_Data to use_
---+---
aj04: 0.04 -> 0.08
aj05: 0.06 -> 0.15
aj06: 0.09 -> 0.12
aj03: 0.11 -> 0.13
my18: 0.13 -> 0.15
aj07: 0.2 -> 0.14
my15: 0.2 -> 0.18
---+---
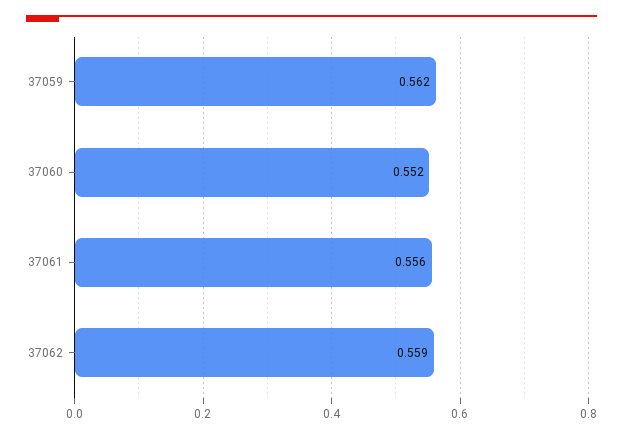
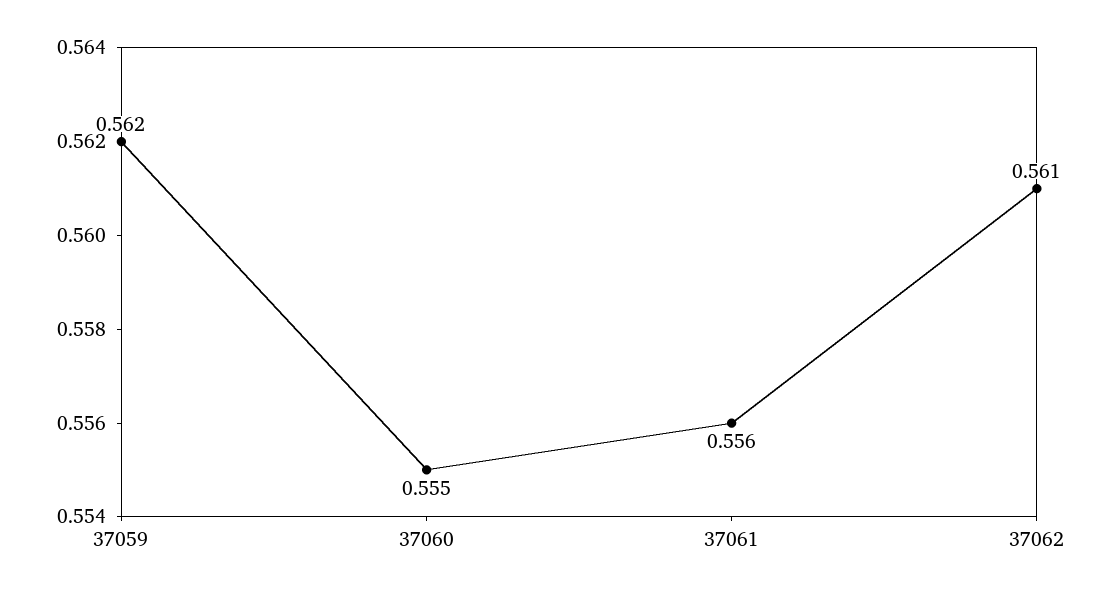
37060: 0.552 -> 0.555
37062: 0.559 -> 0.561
---+---
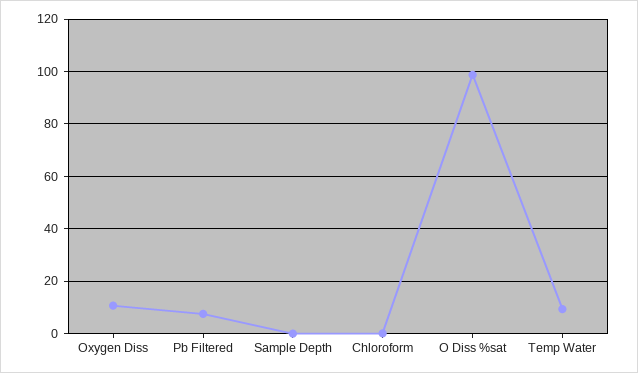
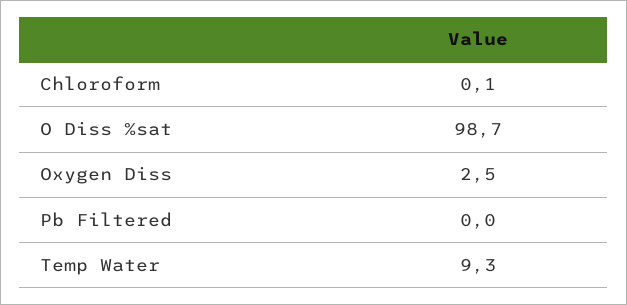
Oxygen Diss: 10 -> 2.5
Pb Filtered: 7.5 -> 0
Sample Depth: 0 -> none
---+---
_Exercise description_
Find where the line with "aj04: 0.04 -> 0.08" sits in the material above, then copy exactly from it through the line with "my15: 0.2 -> 0.18". Add no other line.

_Your solution_
aj04: 0.04 -> 0.08
aj05: 0.06 -> 0.15
aj06: 0.09 -> 0.12
aj03: 0.11 -> 0.13
my18: 0.13 -> 0.15
aj07: 0.2 -> 0.14
my15: 0.2 -> 0.18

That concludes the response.